Episode two left me a little bored. As is often the case with shows about supposedly internet and video game addicted people suddenly getting involved in real world romance, Tsutsui doesn't turn out to have all that much of a handicap after all. He hasn't lost the common sense needed to be polite and definitely isn't a hikkikomori. But the notion that he'd have a handicap was what originally made this show seem original. His girlfriend doesn't seem to care one way or another what his hobby is; just why she's attracted to him remains a mystery, and it isn't a mystery because it had to be one as part of the plot. I sometimes wonder if a conscious decision hasn't been made by someone important in the anime industry to avoid depicting people who enjoy video games as having any sort of serious problem, for fear that it would offend them and they would refuse to watch the shows in question. The only anime I can think of which takes the psychological problems of extreme otaku seriously would be Welcome to the NHK. Otherwise, it seems to be considered a minor problem only worthy of a few laughs. But people with laughable minor problems are kind of boring. What's developing here seems to be a pretty unremarkable, average romance.

A gripping, engaging romance needs a problem that is liable to upset everything and keep the lovers apart. Here, Iroha will be moving away in six months or so, so this is a temporary, time-limited romance. But that doesn't seem like all that big of a problem, perhaps because the romance doesn't move very rapidly forward. So far, there's little at risk since the two haven't even kissed. One thing I hate in romances is when one lover or the other draws a completely absurd conclusion from an event, and does about the worst thing they possibly could, thereby making a problem much worse rather than better. It feels like the writer is trying to summon a big problem out of thin air by cutting corners and oversimplifying things. Although it wasn't an egregious example, something like that happens in episode four, which annoyed me. Maybe the reason it bugs me is because I can't help thinking that if the person is that stupid, maybe they don't deserve to be in love to begin with (which is no fun at all).

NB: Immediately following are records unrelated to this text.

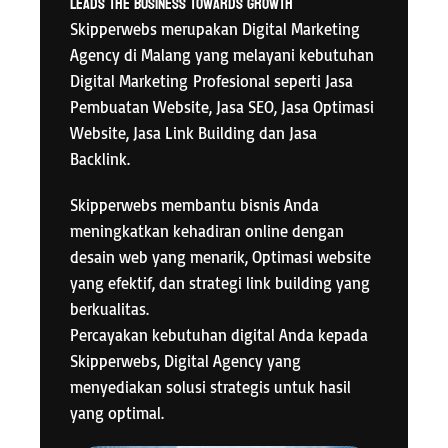
Leads The Business Towards Growth
Skipperwebs merupakan Digital Marketing
Agency di Malang yang melayani kebutuhan
Digital Marketing
Profesional seperti Jasa
Pembuatan Website, Jasa SEO, Jasa Optimasi
Website, Jasa Link Building dan Jasa
Backlink.
Skipperwebs membantu bisnis Anda
meningkatkan kehadiran online dengan
desain web yang menarik, Optimasi website
yang efektif, dan strategi link building yang
berkualitas.
Percayakan kebutuhan digital Anda kepada
Skipperwebs, Digital Agency yang
menyediakan solusi strategis untuk hasil
yang optimal.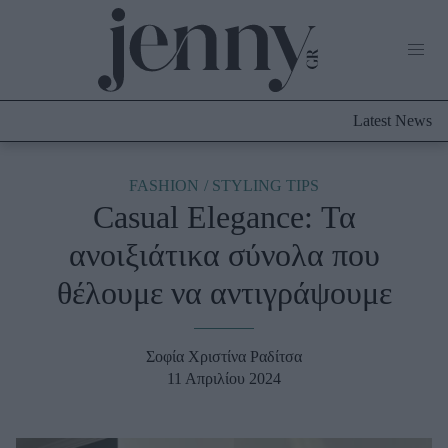
Life Now
What's New
Travel
Latest News
Culture
City Blogging
ABOUT US
ΔΙΑΦΗΜΙΣΤΕΙΤΕ
ΕΠΙΚΟΙΝΩΝΙΑ
FASHION
STYLING TIPS
Casual Elegance: Τα
Fashion
ανοιξιάτικα σύνολα που
Shopping
θέλουμε να αντιγράψουμε
Styling Tips
Fashion News
Σοφία Χριστίνα Ραδίτσα
Beauty - Ομορφιά
11 Απριλίου 2024
Skincare
Μαλλιά - Νύχια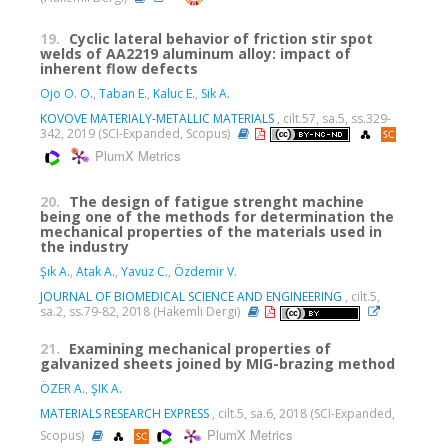
19.
Cyclic lateral behavior of friction stir spot
welds of AA2219 aluminum alloy: impact of
inherent flow defects
Ojo O. O.
,
Taban E.
,
Kaluc E.
,
Sik A.
KOVOVE MATERIALY-METALLIC MATERIALS
, cilt.57, sa.5, ss.329-
342, 2019 (SCI-Expanded, Scopus)
PlumX Metrics
20.
The design of fatigue strenght machine
being one of the methods for determination the
mechanical properties of the materials used in
the industry
Şık A.
,
Atak A.
,
Yavuz C.
,
Özdemir V.
JOURNAL OF BIOMEDICAL SCIENCE AND ENGINEERING
, cilt.5,
sa.2, ss.79-82, 2018 (Hakemli Dergi)
21.
Examining mechanical properties of
galvanized sheets joined by MIG-brazing method
ÖZER A.
,
ŞIK A.
MATERIALS RESEARCH EXPRESS
, cilt.5, sa.6, 2018 (SCI-Expanded,
PlumX Metrics
Scopus)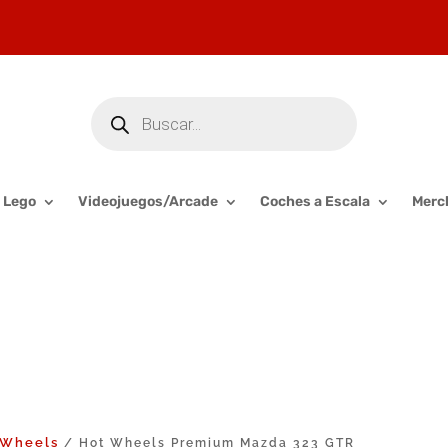
Búsqueda
de
productos
Lego
Videojuegos/Arcade
Coches a Escala
Merc
 Wheels
/ Hot Wheels Premium Mazda 323 GTR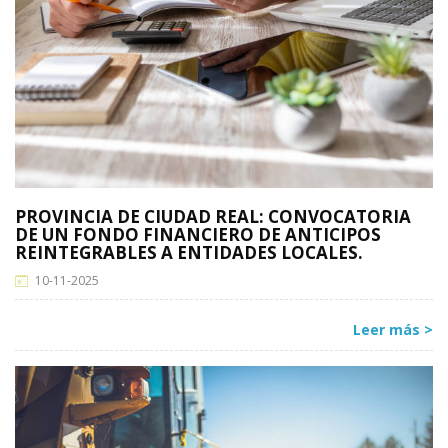
PROVINCIA DE CIUDAD REAL: CONVOCATORIA
DE UN FONDO FINANCIERO DE ANTICIPOS
REINTEGRABLES A ENTIDADES LOCALES.
10-11-2025
Leer más >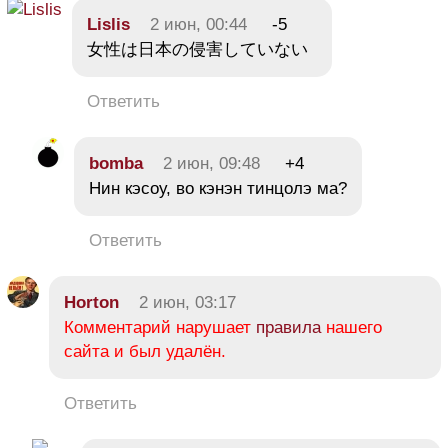
Lislis
2 июн, 00:44
-5
女性は日本の侵害していない
Ответить
bomba
2 июн, 09:48
+4
Нин кэсоу, во кэнэн тинцолэ ма?
Ответить
Horton
2 июн, 03:17
Комментарий нарушает
правила
нашего
сайта и был удалён.
Ответить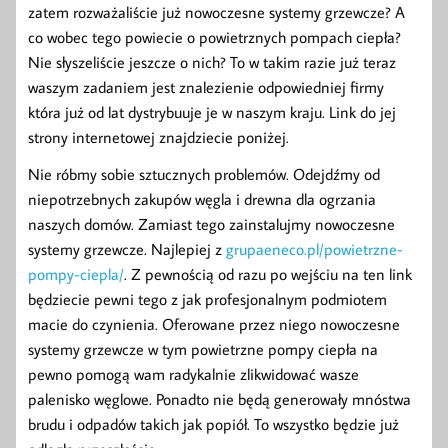
zatem rozważaliście już nowoczesne systemy grzewcze? A
co wobec tego powiecie o powietrznych pompach ciepła?
Nie słyszeliście jeszcze o nich? To w takim razie już teraz
waszym zadaniem jest znalezienie odpowiedniej firmy
która już od lat dystrybuuje je w naszym kraju. Link do jej
strony internetowej znajdziecie poniżej.
Nie róbmy sobie sztucznych problemów. Odejdźmy od
niepotrzebnych zakupów węgla i drewna dla ogrzania
naszych domów. Zamiast tego zainstalujmy nowoczesne
systemy grzewcze. Najlepiej z
grupaeneco.pl/powietrzne-
pompy-ciepla/
. Z pewnością od razu po wejściu na ten link
będziecie pewni tego z jak profesjonalnym podmiotem
macie do czynienia. Oferowane przez niego nowoczesne
systemy grzewcze w tym powietrzne pompy ciepła na
pewno pomogą wam radykalnie zlikwidować wasze
palenisko węglowe. Ponadto nie będą generowały mnóstwa
brudu i odpadów takich jak popiół. To wszystko będzie już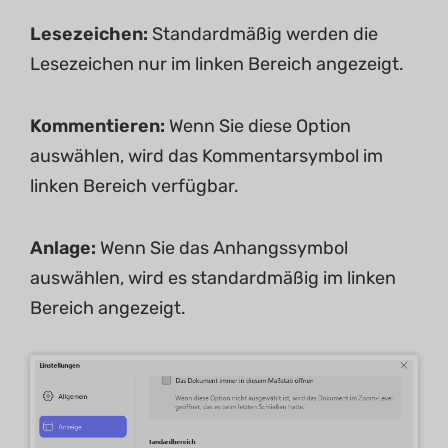
Lesezeichen:
Standardmäßig werden die
Lesezeichen nur im linken Bereich angezeigt.
Kommentieren:
Wenn Sie diese Option
auswählen, wird das Kommentarsymbol im
linken Bereich verfügbar.
Anlage:
Wenn Sie das Anhangssymbol
auswählen, wird es standardmäßig im linken
Bereich angezeigt.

If, after watching episode five or so, you asked me to summarize where the relationship between Tsusui and Iroha stands, I'd be hard pressed to do so. Yes, they have kissed once, but exactly why she took an interest in an otaku remains a mystery to me. What does she see in him? He's obviously a nice guy but there are lots of nice guys who don't have a hobby which is frowned upon. It seems like lots of little problems come and go rather than the show focusing on the big one, namely whether such a girl and such a guy can really fall in love. In order for this show to be truly gripping and intriguing it will have to offer a credible answer to that question, and so far I am not very confident that it will. I was intrigued for a moment when a genuine otaku girl shows up, since it suggested a romantic triangle; but my interest quickly faded as that relationship moved forward at about the same speed as the one between Tsusui and Iroha. And the show isn't particularly funny either. So, I think I will quit watching. This show is tiring and unfocused, and I have better things to do with my time.

Last updated Saturday, May 26 2018. Created Sunday, April 08 2018.